*** Opening of SUPPLIED MATERIAL ***

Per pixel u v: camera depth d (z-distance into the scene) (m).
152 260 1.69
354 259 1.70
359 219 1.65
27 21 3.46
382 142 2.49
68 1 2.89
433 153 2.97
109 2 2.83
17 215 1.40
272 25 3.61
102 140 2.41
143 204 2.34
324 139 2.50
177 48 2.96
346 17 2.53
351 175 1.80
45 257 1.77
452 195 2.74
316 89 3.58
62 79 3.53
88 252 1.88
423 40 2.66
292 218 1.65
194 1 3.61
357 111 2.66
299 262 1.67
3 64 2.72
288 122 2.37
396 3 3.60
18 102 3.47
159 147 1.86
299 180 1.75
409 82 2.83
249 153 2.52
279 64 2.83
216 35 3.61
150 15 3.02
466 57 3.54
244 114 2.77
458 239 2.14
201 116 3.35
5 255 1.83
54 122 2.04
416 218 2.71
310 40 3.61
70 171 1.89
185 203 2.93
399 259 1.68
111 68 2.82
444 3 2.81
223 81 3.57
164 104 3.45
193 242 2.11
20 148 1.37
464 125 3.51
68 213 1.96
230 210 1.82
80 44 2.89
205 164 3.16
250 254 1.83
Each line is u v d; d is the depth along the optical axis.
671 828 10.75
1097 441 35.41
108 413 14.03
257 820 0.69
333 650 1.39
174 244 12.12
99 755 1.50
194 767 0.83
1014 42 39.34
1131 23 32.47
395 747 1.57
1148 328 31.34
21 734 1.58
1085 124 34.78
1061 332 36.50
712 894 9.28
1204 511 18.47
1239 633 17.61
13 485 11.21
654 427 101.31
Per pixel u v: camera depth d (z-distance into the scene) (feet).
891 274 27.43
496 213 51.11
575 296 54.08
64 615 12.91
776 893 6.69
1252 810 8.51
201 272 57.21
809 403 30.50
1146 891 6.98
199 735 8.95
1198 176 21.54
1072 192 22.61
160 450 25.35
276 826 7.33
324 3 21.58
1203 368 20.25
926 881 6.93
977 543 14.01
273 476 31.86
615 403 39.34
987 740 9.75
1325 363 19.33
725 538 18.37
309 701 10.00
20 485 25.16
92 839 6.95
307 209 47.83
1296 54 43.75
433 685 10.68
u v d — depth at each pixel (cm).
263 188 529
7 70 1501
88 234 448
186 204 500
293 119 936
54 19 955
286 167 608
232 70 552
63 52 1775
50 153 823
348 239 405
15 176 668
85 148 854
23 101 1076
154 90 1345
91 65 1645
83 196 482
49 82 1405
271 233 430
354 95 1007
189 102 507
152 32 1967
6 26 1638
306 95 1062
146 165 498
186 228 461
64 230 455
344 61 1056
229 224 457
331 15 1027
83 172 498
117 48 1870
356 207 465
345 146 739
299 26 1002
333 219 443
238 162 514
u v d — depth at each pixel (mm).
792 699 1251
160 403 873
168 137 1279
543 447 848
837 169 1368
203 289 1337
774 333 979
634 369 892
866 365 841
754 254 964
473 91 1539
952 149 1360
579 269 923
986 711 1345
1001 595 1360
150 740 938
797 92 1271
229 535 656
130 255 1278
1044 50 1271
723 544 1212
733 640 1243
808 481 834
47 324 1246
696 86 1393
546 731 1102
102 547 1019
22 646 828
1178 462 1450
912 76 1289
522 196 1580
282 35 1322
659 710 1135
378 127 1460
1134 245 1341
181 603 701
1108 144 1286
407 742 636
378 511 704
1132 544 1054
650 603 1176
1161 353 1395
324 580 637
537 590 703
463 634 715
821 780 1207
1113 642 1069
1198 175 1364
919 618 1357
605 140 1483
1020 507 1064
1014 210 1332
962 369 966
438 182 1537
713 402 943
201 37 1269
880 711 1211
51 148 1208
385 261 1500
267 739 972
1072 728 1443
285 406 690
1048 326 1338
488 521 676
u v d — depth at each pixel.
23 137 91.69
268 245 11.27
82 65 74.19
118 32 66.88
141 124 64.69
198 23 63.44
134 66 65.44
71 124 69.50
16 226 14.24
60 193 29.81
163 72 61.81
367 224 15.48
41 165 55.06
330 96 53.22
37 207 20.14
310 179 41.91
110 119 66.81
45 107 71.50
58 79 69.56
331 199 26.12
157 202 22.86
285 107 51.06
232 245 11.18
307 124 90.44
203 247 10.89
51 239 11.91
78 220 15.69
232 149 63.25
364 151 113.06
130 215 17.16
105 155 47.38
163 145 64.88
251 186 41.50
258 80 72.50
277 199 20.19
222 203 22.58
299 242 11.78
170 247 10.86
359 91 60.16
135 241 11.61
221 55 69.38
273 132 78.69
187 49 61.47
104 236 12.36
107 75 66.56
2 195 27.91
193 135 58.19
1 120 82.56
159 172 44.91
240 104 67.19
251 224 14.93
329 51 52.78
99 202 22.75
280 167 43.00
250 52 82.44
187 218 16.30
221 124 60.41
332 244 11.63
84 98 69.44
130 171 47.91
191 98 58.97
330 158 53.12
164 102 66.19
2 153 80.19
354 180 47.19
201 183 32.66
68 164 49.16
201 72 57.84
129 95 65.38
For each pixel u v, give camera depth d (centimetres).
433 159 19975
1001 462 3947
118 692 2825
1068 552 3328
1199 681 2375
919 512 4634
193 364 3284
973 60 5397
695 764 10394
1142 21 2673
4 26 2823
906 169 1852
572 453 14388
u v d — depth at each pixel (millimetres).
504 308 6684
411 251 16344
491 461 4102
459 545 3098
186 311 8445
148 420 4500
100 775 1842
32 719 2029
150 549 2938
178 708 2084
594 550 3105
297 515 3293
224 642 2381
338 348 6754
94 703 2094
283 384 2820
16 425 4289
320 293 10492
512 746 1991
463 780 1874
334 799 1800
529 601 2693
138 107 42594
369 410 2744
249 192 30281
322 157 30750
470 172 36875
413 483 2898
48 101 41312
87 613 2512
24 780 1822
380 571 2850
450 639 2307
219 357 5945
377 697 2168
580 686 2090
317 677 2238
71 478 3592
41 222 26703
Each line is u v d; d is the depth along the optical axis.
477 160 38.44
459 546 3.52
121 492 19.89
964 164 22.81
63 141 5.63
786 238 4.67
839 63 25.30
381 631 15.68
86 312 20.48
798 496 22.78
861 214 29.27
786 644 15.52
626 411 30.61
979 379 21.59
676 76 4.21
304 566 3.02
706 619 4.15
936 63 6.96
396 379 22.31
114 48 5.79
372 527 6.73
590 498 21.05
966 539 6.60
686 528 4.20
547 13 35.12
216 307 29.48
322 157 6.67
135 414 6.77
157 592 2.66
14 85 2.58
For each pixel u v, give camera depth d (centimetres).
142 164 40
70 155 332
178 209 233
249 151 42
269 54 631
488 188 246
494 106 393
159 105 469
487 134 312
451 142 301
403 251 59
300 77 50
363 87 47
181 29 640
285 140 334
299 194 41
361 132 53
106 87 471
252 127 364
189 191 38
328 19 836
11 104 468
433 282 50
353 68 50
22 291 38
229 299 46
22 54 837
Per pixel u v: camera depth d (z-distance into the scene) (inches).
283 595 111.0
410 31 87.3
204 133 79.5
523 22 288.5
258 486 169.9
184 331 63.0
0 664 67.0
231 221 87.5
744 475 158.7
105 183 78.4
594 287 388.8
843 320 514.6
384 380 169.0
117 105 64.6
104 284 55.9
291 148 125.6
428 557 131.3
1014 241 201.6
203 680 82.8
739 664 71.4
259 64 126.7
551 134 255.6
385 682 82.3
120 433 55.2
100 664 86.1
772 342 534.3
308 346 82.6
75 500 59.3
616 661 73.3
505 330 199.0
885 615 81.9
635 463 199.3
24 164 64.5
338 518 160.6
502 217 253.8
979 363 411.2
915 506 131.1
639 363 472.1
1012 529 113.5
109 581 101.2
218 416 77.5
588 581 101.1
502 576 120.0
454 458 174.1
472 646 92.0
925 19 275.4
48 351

*** Close of SUPPLIED MATERIAL ***

◆ EXERCISE DESCRIPTION:
The response has to match the records above word for word.

◆ TASK SOLUTION:
Per pixel u v: camera depth d (z-distance into the scene) (m).
152 260 1.69
354 259 1.70
359 219 1.65
27 21 3.46
382 142 2.49
68 1 2.89
433 153 2.97
109 2 2.83
17 215 1.40
272 25 3.61
102 140 2.41
143 204 2.34
324 139 2.50
177 48 2.96
346 17 2.53
351 175 1.80
45 257 1.77
452 195 2.74
316 89 3.58
62 79 3.53
88 252 1.88
423 40 2.66
292 218 1.65
194 1 3.61
357 111 2.66
299 262 1.67
3 64 2.72
288 122 2.37
396 3 3.60
18 102 3.47
159 147 1.86
299 180 1.75
409 82 2.83
249 153 2.52
279 64 2.83
216 35 3.61
150 15 3.02
466 57 3.54
244 114 2.77
458 239 2.14
201 116 3.35
5 255 1.83
54 122 2.04
416 218 2.71
310 40 3.61
70 171 1.89
185 203 2.93
399 259 1.68
111 68 2.82
444 3 2.81
223 81 3.57
164 104 3.45
193 242 2.11
20 148 1.37
464 125 3.51
68 213 1.96
230 210 1.82
80 44 2.89
205 164 3.16
250 254 1.83
Each line is u v d; d is the depth along the optical axis.
671 828 10.75
1097 441 35.41
108 413 14.03
257 820 0.69
333 650 1.39
174 244 12.12
99 755 1.50
194 767 0.83
1014 42 39.34
1131 23 32.47
395 747 1.57
1148 328 31.34
21 734 1.58
1085 124 34.78
1061 332 36.50
712 894 9.28
1204 511 18.47
1239 633 17.61
13 485 11.21
654 427 101.31
Per pixel u v: camera depth d (z-distance into the scene) (feet).
891 274 27.43
496 213 51.11
575 296 54.08
64 615 12.91
776 893 6.69
1252 810 8.51
201 272 57.21
809 403 30.50
1146 891 6.98
199 735 8.95
1198 176 21.54
1072 192 22.61
160 450 25.35
276 826 7.33
324 3 21.58
1203 368 20.25
926 881 6.93
977 543 14.01
273 476 31.86
615 403 39.34
987 740 9.75
1325 363 19.33
725 538 18.37
309 701 10.00
20 485 25.16
92 839 6.95
307 209 47.83
1296 54 43.75
433 685 10.68
u v d — depth at each pixel (cm).
263 188 529
7 70 1501
88 234 448
186 204 500
293 119 936
54 19 955
286 167 608
232 70 552
63 52 1775
50 153 823
348 239 405
15 176 668
85 148 854
23 101 1076
154 90 1345
91 65 1645
83 196 482
49 82 1405
271 233 430
354 95 1007
189 102 507
152 32 1967
6 26 1638
306 95 1062
146 165 498
186 228 461
64 230 455
344 61 1056
229 224 457
331 15 1027
83 172 498
117 48 1870
356 207 465
345 146 739
299 26 1002
333 219 443
238 162 514
u v d — depth at each pixel (mm).
792 699 1251
160 403 873
168 137 1279
543 447 848
837 169 1368
203 289 1337
774 333 979
634 369 892
866 365 841
754 254 964
473 91 1539
952 149 1360
579 269 923
986 711 1345
1001 595 1360
150 740 938
797 92 1271
229 535 656
130 255 1278
1044 50 1271
723 544 1212
733 640 1243
808 481 834
47 324 1246
696 86 1393
546 731 1102
102 547 1019
22 646 828
1178 462 1450
912 76 1289
522 196 1580
282 35 1322
659 710 1135
378 127 1460
1134 245 1341
181 603 701
1108 144 1286
407 742 636
378 511 704
1132 544 1054
650 603 1176
1161 353 1395
324 580 637
537 590 703
463 634 715
821 780 1207
1113 642 1069
1198 175 1364
919 618 1357
605 140 1483
1020 507 1064
1014 210 1332
962 369 966
438 182 1537
713 402 943
201 37 1269
880 711 1211
51 148 1208
385 261 1500
267 739 972
1072 728 1443
285 406 690
1048 326 1338
488 521 676
u v d — depth at each pixel.
23 137 91.69
268 245 11.27
82 65 74.19
118 32 66.88
141 124 64.69
198 23 63.44
134 66 65.44
71 124 69.50
16 226 14.24
60 193 29.81
163 72 61.81
367 224 15.48
41 165 55.06
330 96 53.22
37 207 20.14
310 179 41.91
110 119 66.81
45 107 71.50
58 79 69.56
331 199 26.12
157 202 22.86
285 107 51.06
232 245 11.18
307 124 90.44
203 247 10.89
51 239 11.91
78 220 15.69
232 149 63.25
364 151 113.06
130 215 17.16
105 155 47.38
163 145 64.88
251 186 41.50
258 80 72.50
277 199 20.19
222 203 22.58
299 242 11.78
170 247 10.86
359 91 60.16
135 241 11.61
221 55 69.38
273 132 78.69
187 49 61.47
104 236 12.36
107 75 66.56
2 195 27.91
193 135 58.19
1 120 82.56
159 172 44.91
240 104 67.19
251 224 14.93
329 51 52.78
99 202 22.75
280 167 43.00
250 52 82.44
187 218 16.30
221 124 60.41
332 244 11.63
84 98 69.44
130 171 47.91
191 98 58.97
330 158 53.12
164 102 66.19
2 153 80.19
354 180 47.19
201 183 32.66
68 164 49.16
201 72 57.84
129 95 65.38
For each pixel u v, give camera depth d (centimetres).
433 159 19975
1001 462 3947
118 692 2825
1068 552 3328
1199 681 2375
919 512 4634
193 364 3284
973 60 5397
695 764 10394
1142 21 2673
4 26 2823
906 169 1852
572 453 14388
u v d — depth at each pixel (millimetres).
504 308 6684
411 251 16344
491 461 4102
459 545 3098
186 311 8445
148 420 4500
100 775 1842
32 719 2029
150 549 2938
178 708 2084
594 550 3105
297 515 3293
224 642 2381
338 348 6754
94 703 2094
283 384 2820
16 425 4289
320 293 10492
512 746 1991
463 780 1874
334 799 1800
529 601 2693
138 107 42594
369 410 2744
249 192 30281
322 157 30750
470 172 36875
413 483 2898
48 101 41312
87 613 2512
24 780 1822
380 571 2850
450 639 2307
219 357 5945
377 697 2168
580 686 2090
317 677 2238
71 478 3592
41 222 26703
Each line is u v d; d is the depth along the optical axis.
477 160 38.44
459 546 3.52
121 492 19.89
964 164 22.81
63 141 5.63
786 238 4.67
839 63 25.30
381 631 15.68
86 312 20.48
798 496 22.78
861 214 29.27
786 644 15.52
626 411 30.61
979 379 21.59
676 76 4.21
304 566 3.02
706 619 4.15
936 63 6.96
396 379 22.31
114 48 5.79
372 527 6.73
590 498 21.05
966 539 6.60
686 528 4.20
547 13 35.12
216 307 29.48
322 157 6.67
135 414 6.77
157 592 2.66
14 85 2.58
For each pixel u v, give camera depth d (centimetres).
142 164 40
70 155 332
178 209 233
249 151 42
269 54 631
488 188 246
494 106 393
159 105 469
487 134 312
451 142 301
403 251 59
300 77 50
363 87 47
181 29 640
285 140 334
299 194 41
361 132 53
106 87 471
252 127 364
189 191 38
328 19 836
11 104 468
433 282 50
353 68 50
22 291 38
229 299 46
22 54 837
Per pixel u v: camera depth d (z-distance into the scene) (inches).
283 595 111.0
410 31 87.3
204 133 79.5
523 22 288.5
258 486 169.9
184 331 63.0
0 664 67.0
231 221 87.5
744 475 158.7
105 183 78.4
594 287 388.8
843 320 514.6
384 380 169.0
117 105 64.6
104 284 55.9
291 148 125.6
428 557 131.3
1014 241 201.6
203 680 82.8
739 664 71.4
259 64 126.7
551 134 255.6
385 682 82.3
120 433 55.2
100 664 86.1
772 342 534.3
308 346 82.6
75 500 59.3
616 661 73.3
505 330 199.0
885 615 81.9
635 463 199.3
24 164 64.5
338 518 160.6
502 217 253.8
979 363 411.2
915 506 131.1
639 363 472.1
1012 529 113.5
109 581 101.2
218 416 77.5
588 581 101.1
502 576 120.0
454 458 174.1
472 646 92.0
925 19 275.4
48 351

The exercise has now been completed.